Private equity is the same; it involves proactively identifying profitable and actionable companies.
But asset management is different; its strategy is essentially a passive allocation driven by scale.
All asset management companies can be considered passive funds.
Asset management companies never buy or heavily invest in a single asset; instead, they track the overall market trends across the entire industry.
For example, Google has potential, but asset management companies cannot invest all their funds in Google after its IPO.
Google's potential stems from the overall internet environment, so asset management companies are betting on the entire internet industry, not just a single company.
This explains why, despite managing such substantial assets, BlackRock's accounts receivable and net profit may still lag behind investment banks with assets ten times smaller.
The impact of asset management outweighs profits, and once it reaches a certain scale, it is more stable compared to other types of assets.
Jane Fraser had a better understanding of the company's general direction, which would be helpful in her future work in management, recruitment, and operations.
She said, "I will make a development plan outline when I get back, and please take a look and see if there is anything that needs to be added."
Ernst nodded, acknowledging Jane Fraser's positive attitude.
"What are your thoughts on team composition?"
Jane Fraser thought about it carefully and replied, "I hope to have a professional and efficient team, especially in data analysis and market research, which is crucial for an asset management company."
Compared to investment banking, hedge funds, and private equity, asset management is relatively passive, focusing more on modeling than on practical application.
Therefore, a large number of mathematical talents and market research talents have become crucial.
"Of course, I need to learn more about the specific personnel situation, and then make adjustments and additions based on the actual situation."
Ernst expressed his support, saying, "No problem, once you take office, I will have the human resources department fully cooperate with you."
Jane Fraser nodded her thanks. "Thank you very much. I have another question. What specific measures does the company currently have in place for risk control? After all, asset management involves a large amount of money, and risk control is of paramount importance."
When the topic of risk control came up, Ernst's expression turned serious. "You're absolutely right, risk control is indeed one of the core aspects of our work."
"I have had the company establish a comprehensive risk assessment system that conducts multi-dimensional risk analysis on every investment, including market risk, credit risk, liquidity risk, etc."
"At the same time, I also set up a dedicated risk control department, which is independent of the entire company system, to supervise and control investment decisions, and is only responsible to me and the CEO."
"Of course, as the market environment changes, the risk control system also needs to be continuously optimized, which is also one of the important contents of your future work."
Internal control is of paramount importance to a company, encompassing not only financial risks but also logistical and administrative aspects.

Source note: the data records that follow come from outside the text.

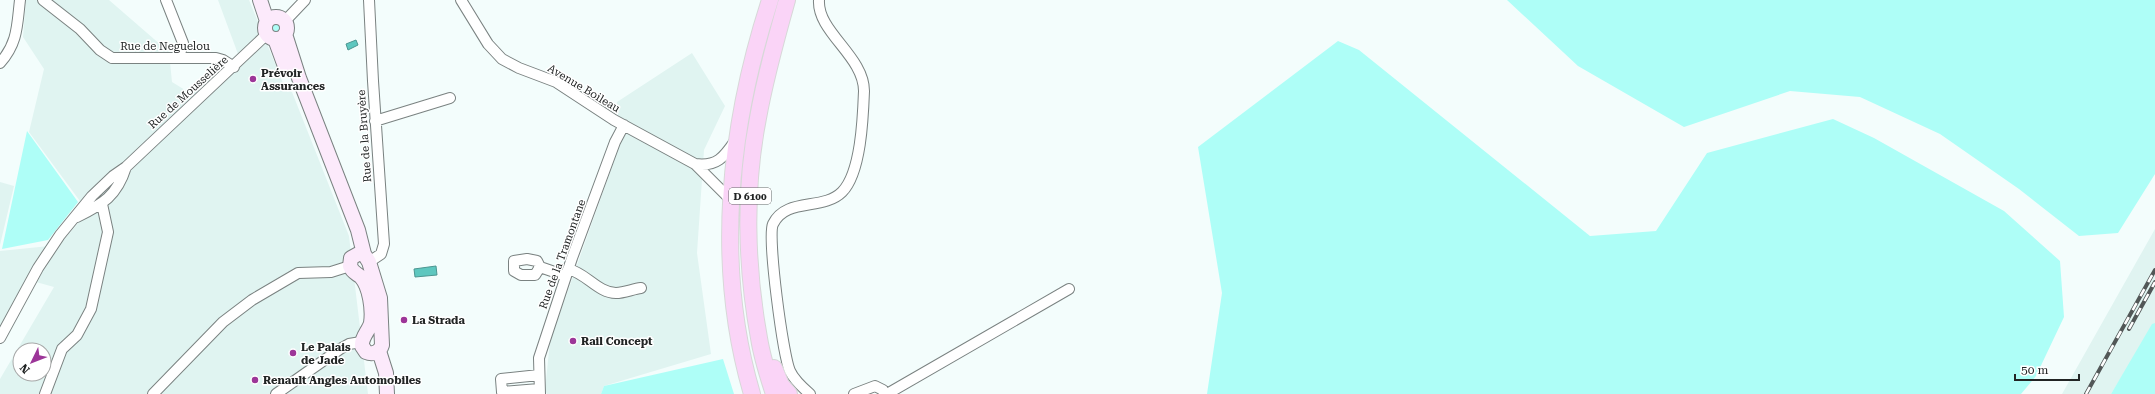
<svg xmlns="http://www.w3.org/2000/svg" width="2155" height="394" font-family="'Roboto Serif',serif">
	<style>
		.built { fill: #e0f4f1; fill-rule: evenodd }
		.green { fill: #aefef7 }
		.water { fill: #5ec7bf; stroke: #4c9691 }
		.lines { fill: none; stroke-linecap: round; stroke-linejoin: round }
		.street-casing { stroke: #7a8281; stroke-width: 12 }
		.secondary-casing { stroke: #7a8281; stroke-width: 16 }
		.primary-casing { stroke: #d7d8d8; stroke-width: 18 }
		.street { stroke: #fff; stroke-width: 10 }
		.secondary { stroke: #fceafb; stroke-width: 14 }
		.primary { stroke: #fad4f7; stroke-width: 16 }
		.rail-casing { stroke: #525757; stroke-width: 4 }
		.rail { stroke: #fff; stroke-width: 2.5; stroke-dasharray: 8; stroke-linecap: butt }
		.poi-dot { fill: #9c3598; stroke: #fff; stroke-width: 1.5 }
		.labels { text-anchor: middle; stroke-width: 3; stroke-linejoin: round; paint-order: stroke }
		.shield { fill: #fff; stroke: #646666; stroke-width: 1 }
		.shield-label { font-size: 10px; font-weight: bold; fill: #222525 }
		.street-label { font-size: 11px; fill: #222525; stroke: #fff }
		.poi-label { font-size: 11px; font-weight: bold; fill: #222525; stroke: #fff; text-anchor: start }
	</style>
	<rect width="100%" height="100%" fill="#f3fdfc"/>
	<!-- built -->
	<path class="built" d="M26 0H109L169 52 172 82 185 90 200 87 238 54 218 0H249L283 83 292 92 349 236 368 394H0V379L54 287 36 282 0 333V251L59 245 88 212 29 132 44 69 23 37ZM20 350H44V374H20Z
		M692 53 725 106 704 150 697 253 711 354 604 386 601 394H547L545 390 550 341 620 144 617 102Z
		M0 182 14 186 0 245Z
		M2155 229V323L2111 394H2062Z"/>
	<!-- green -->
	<path class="green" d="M1507 0H2155V174L2118 233 2079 236 2019 189 1940 134 1860 97 1790 91 1684 127 1578 66Z
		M271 27a5 5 0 1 1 10 0a5 5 0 1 1-10 0Z
		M1338 41 1359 50 1590 236 1656 231 1707 153 1833 119 1874 138 2004 211 2060 261 2064 317 2036 376 2021 394H1207L1222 293 1198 147Z
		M27 131 78 202 48 240 2 249Z
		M2155 323V394H2111L2152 324Z
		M723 359 734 394H601L604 386Z"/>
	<!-- water -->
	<path class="water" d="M356 40 358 45 348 50 346 44Z
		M436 266 437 275 415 277 414 269Z"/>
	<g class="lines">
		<defs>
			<path id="street" d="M43 0 80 29 100 50 112 58H216L223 60 234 67
				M166 0 183 43 179 58
				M461 0 488 44 502 59 519 68 556 82 614 120 695 164 731 200
				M285 21 305 0
				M0 63C18 43 17 25 20 0
				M375 121 450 98
				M695 164C717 167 724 157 735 141
				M77 217C103 204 117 196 126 167
				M369 262 381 254 384 244 373 81 369 0
				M540 267 535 275H521L514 271V261L527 259 537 261 540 267 566 276
				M568 269C586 273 598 293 616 293 624 293 633 289 641 288
				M0 338 38 268 60 235 92 196 113 176 126 167 267 34
				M539 375 501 379 502 392 539 389
				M45 394 62 349 77 335 91 309 108 232 102 204
				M153 394 223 322 252 300 298 273 331 272 350 266
				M276 394 340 349 349 344 361 342
				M540 394 539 358 572 258 615 142 624 125
				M810 394C803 388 794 380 790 371 783 356 767 236 773 224 786 197 823 211 842 192 861 173 863 118 864 91 864 56 817 32 819 0
				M854 394 875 386 883 390 884 394
				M887 394 1069 289"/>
			<path id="secondary" d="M260 0 267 21
				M265 28a11 11 0 1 1 22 0a11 11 0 1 1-22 0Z
				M285 34 299 78 358 230 364 254
				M275 39 286 69
				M360 253 364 254 369 262 380 298 382 345C380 352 373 355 366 352L362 346C361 337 369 331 371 323 373 310 370 287 361 277 356 273 352 272 350 266L351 258Z
				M379 351 386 373 387 394"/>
			<path id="primary" d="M774 368 781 385 789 394
				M752 394C714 265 729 126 770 0
				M774 394C768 376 762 357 759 338 746 267 744 189 758 118 765 78 776 39 787 0"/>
		</defs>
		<!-- street casing -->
		<use href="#street" class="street-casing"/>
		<!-- secondary casing -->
		<use href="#secondary" class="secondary-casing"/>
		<!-- primary casing -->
		<use href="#primary" class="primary-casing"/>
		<!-- street -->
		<use href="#street" class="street"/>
		<!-- secondary -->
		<use href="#secondary" class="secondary"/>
		<!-- primary -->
		<use href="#primary" class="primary"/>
		<defs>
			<path id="rail" d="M2129 329 2155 282
				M2086 394 2155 270"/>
		</defs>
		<!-- rail casing -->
		<use href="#rail" class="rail-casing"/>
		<!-- rail -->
		<use href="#rail" class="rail"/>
	</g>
	<!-- markers -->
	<g class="poi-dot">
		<circle cx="253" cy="79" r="4"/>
		<circle cx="404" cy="320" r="4"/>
		<circle cx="573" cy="341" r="4"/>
		<circle cx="293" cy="353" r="4"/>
		<circle cx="255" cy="380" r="4"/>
	</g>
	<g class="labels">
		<!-- shield labels -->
		<rect class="shield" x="729" y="188" width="42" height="16" rx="3"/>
		<g class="shield-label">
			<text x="750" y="200">D 6100</text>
		</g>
		<!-- street labels -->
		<g class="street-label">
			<text x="165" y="50">Rue de Neguelou</text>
			<text transform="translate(584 88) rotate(31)" y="4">Avenue Boileau</text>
			<text transform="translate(188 92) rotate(-42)" y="4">Rue de Mousselière</text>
			<text transform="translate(364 136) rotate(-94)" y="4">Rue de la Bruyère</text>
			<text transform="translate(562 254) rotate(-70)" y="4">Rue de la Tramontane</text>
		</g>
		<!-- poi labels -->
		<g class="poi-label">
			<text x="261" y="77">Prévoir<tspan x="261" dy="13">Assurances</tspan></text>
			<text x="412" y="324">La Strada</text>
			<text x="581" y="345">Rail Concept</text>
			<text x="301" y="351">Le Palais<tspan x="301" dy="13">de Jade</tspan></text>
			<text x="263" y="384">Renault Angles Automobiles</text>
		</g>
	</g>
	<!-- north arrow -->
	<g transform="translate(32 362) rotate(227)"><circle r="19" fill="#ffffff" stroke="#a7a8a8"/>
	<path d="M0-3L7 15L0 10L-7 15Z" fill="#9c3598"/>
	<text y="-6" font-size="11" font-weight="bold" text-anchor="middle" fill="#222525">N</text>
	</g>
	<!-- scale -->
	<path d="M2015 374v6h64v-6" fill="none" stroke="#222525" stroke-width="2"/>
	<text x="2021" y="374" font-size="12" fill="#222525" stroke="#ffffff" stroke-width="3" paint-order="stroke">50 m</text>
</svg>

Without proper internal controls, the entire company becomes a sieve, harboring countless hidden problems and malpractices.
After listening, Jane Fraser had a more comprehensive understanding of Ernst Asset Management. "I understand. Risk control does indeed require continuous attention and improvement, and I will emphasize this in the planning outline."
Ernst smiled with satisfaction. "Very good. I look forward to your outline."
"Okay, see you in a week."
Jane Fraser stood up and shook hands with Ernst to say goodbye.